The iodine removal function of the BS system is a design/licensing criterion imposed in evaluation of the Maximum Hypothetical Accident as defined in UFSAR Chapter 15. A design basis LOCA does not cause failed fuel. Consequently, the iodine removal function is not needed for a design basis event.

The loss of function of the BS System has no impact on the evaluation of Core Damage Frequency (CDF) or Large Early Release (LERF). The potential for loss of a train of the LPI System as a result of the foreign material is limited to a relatively small subset of core damage sequences due to the high flow rates needed to transport the material to the pump.
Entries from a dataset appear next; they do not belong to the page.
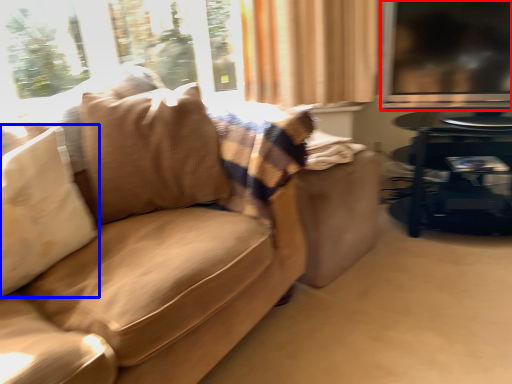
Question: Which of the following is the farthest to the observer, window screen (highlighted by a red box) or pillow (highlighted by a blue box)?

Choices:
 (A) window screen
 (B) pillow

Answer: (A)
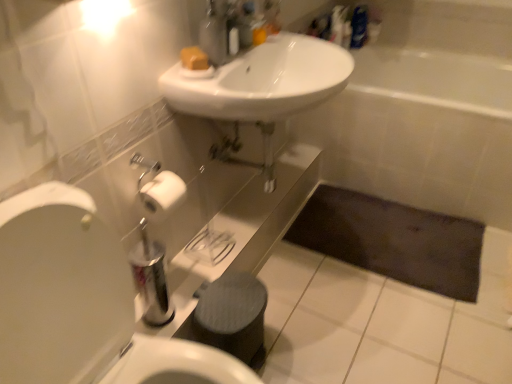
Question: From the image's perspective, relative to yellow matte soap at upper center, is white ceramic bathtub at center above or below?

Choices:
 (A) above
 (B) below

Answer: (B)

Question: Relative to yellow matte soap at upper center, is white ceramic bathtub at center in front or behind?

Choices:
 (A) front
 (B) behind

Answer: (B)

Question: Which is nearer to the yellow matte soap at upper center?

Choices:
 (A) white ceramic bathtub at center
 (B) white glossy sink at upper center
 (C) dark fabric bath mat at lower center
 (D) white glossy sink at center
 (E) matte plastic soap dispenser at upper center

Answer: (B)

Question: Based on their relative distances, which object is farther from the white ceramic bathtub at center?

Choices:
 (A) white glossy sink at upper center
 (B) white glossy toilet at left
 (C) dark fabric bath mat at lower center
 (D) matte plastic soap dispenser at upper center
 (E) yellow matte soap at upper center

Answer: (B)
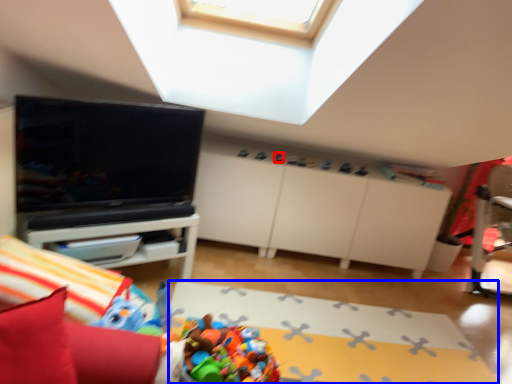
Question: Which point is closer to the camera, toy (highlighted by a red box) or plain (highlighted by a blue box)?

Choices:
 (A) toy
 (B) plain

Answer: (B)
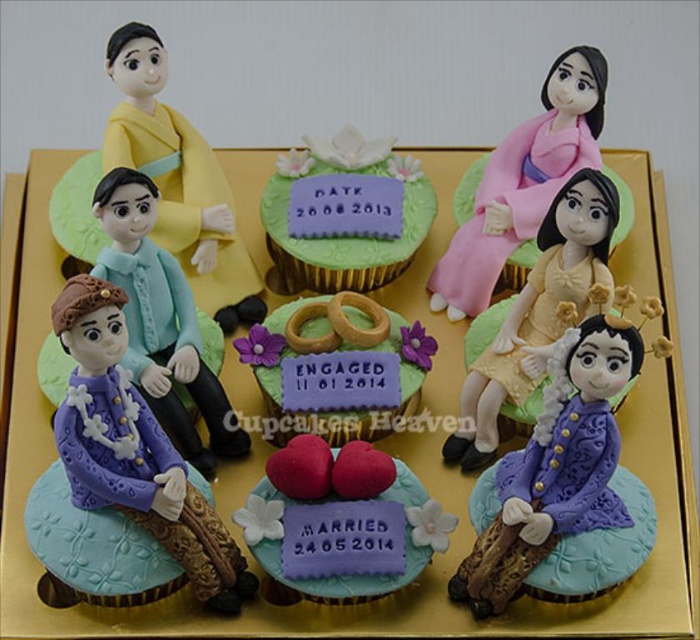
Question: Which of the following is the farthest from the observer?

Choices:
 (A) matte purple fondant cake at center
 (B) purple glossy figurine at center

Answer: (A)

Question: Is purple matte figure at center-left thinner than gold textured rings at center?

Choices:
 (A) no
 (B) yes

Answer: (B)

Question: Is purple matte figure at center-left to the right of matte purple cupcake with hearts at center from the viewer's perspective?

Choices:
 (A) no
 (B) yes

Answer: (A)

Question: Among these objects, which one is farthest from the camera?

Choices:
 (A) pink matte kimono at upper center
 (B) purple matte figure at center-left
 (C) matte purple cupcake with hearts at center
 (D) matte purple fondant cake at center

Answer: (D)

Question: Considering the real-world distances, which object is closest to the gold textured rings at center?

Choices:
 (A) yellow matte dress at center
 (B) yellow matte/glossy doll at upper left
 (C) matte purple cupcake with hearts at center
 (D) purple glossy figurine at center

Answer: (C)

Question: Can you confirm if matte purple cupcake with hearts at center is smaller than matte purple fondant cake at center?

Choices:
 (A) no
 (B) yes

Answer: (B)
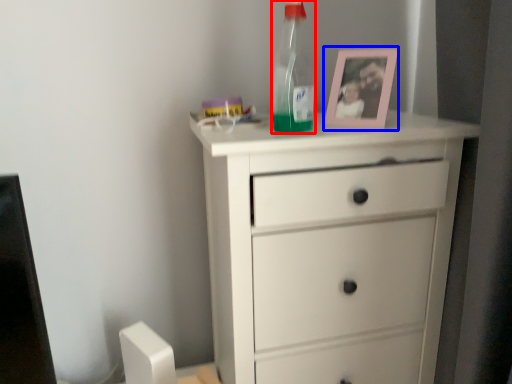
Question: Which of the following is the farthest to the observer, bottle (highlighted by a red box) or picture frame (highlighted by a blue box)?

Choices:
 (A) bottle
 (B) picture frame

Answer: (B)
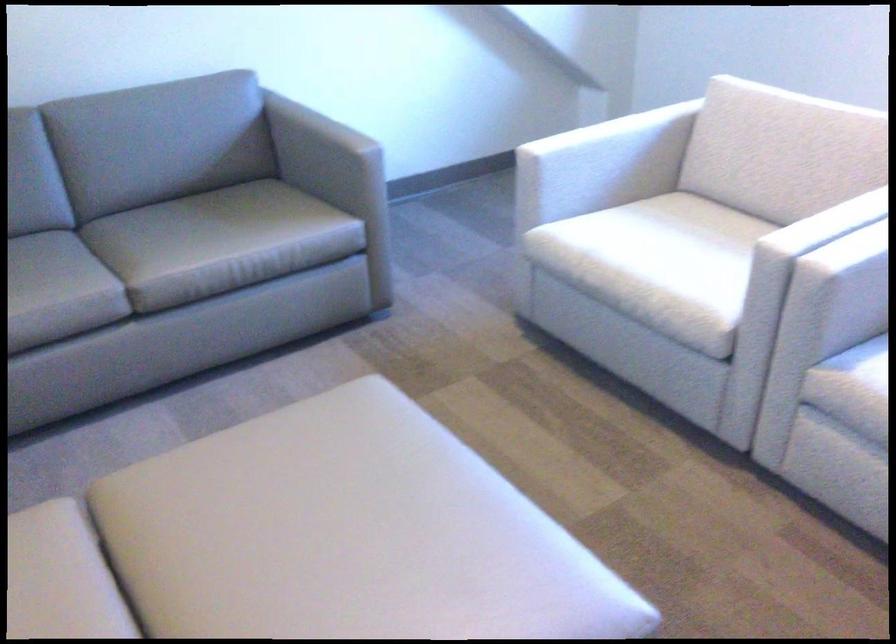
This low likelihood of failure combined with the availability of a third LPI pump results in an insignificant impact on the evaluation of CDF and LERF.

By letters of November 20, 2006 and February 13, 2007, the NRC advised Duke of the results of their independent analyses. Those analyses concluded that the failures resulting from the reported FME would result in loss of LPI safety function rather than the BS iodine removal safety function. Duke accepted that conclusion.

The safety significance evaluation performed by the NRC determined the change in CDF was between 1E-5 and 1E-6. A white finding was issued to Duke on February 13, 2007. Duke did not contest the finding. The finding was closed during the NRC 95002 inspection in August of 2007. See Inspection Report 05000287/2007009 dated October 12, 2007 (ADAMS Accession No. ML072850850).

ADDITIONAL INFORMATION

There were no releases of radioactive materials, radiation exposures or personnel injuries associated with this event.

This event is not considered reportable under the Equipment Performance and Information Exchange (EPIX) program.

A five-year historical search of ONS' corrective action database identified the following related events which were indicative of similar deficiencies in FME control and/or awareness:

  • On 10-16-02, during refueling outage 2EOC19, foreign material was discovered during inspection of the Upper Surge Tanks. The foreign material was determined to have been introduced during maintenance activities performed the previous outage.
  • On 2-26-04, Unit 3 tripped due to foreign material in the EHC system. The material was determined to have been introduced during maintenance activities (filter replacement). This event was reported under LER 287/2004-01.
  • On three separate occasions between March 2004 and July 2004, foreign materials were found in containment contrary to site cleanliness and FME standards. In each case, the materials were left behind by personnel performing work activities in containment.
  • On 11-17-05 a nitrogen pressure regulator valve failed due to foreign material in the regulator. The regulator supplies nitrogen to the air operator on an emergency feedwater control valve. The debris (fine metal shavings) was determined to have been introduced by the cutting/grinding necessary to remove and replace the regulator.

ONS has heightened its awareness of FME issues over the past two years and made improvements in the FME Program at the site. The events discussed °above are predominantly legacy issues that pre-date this renewed focus. This is an indication that the corrective actions from our.past experiences are having a positive effect on the number of FME events.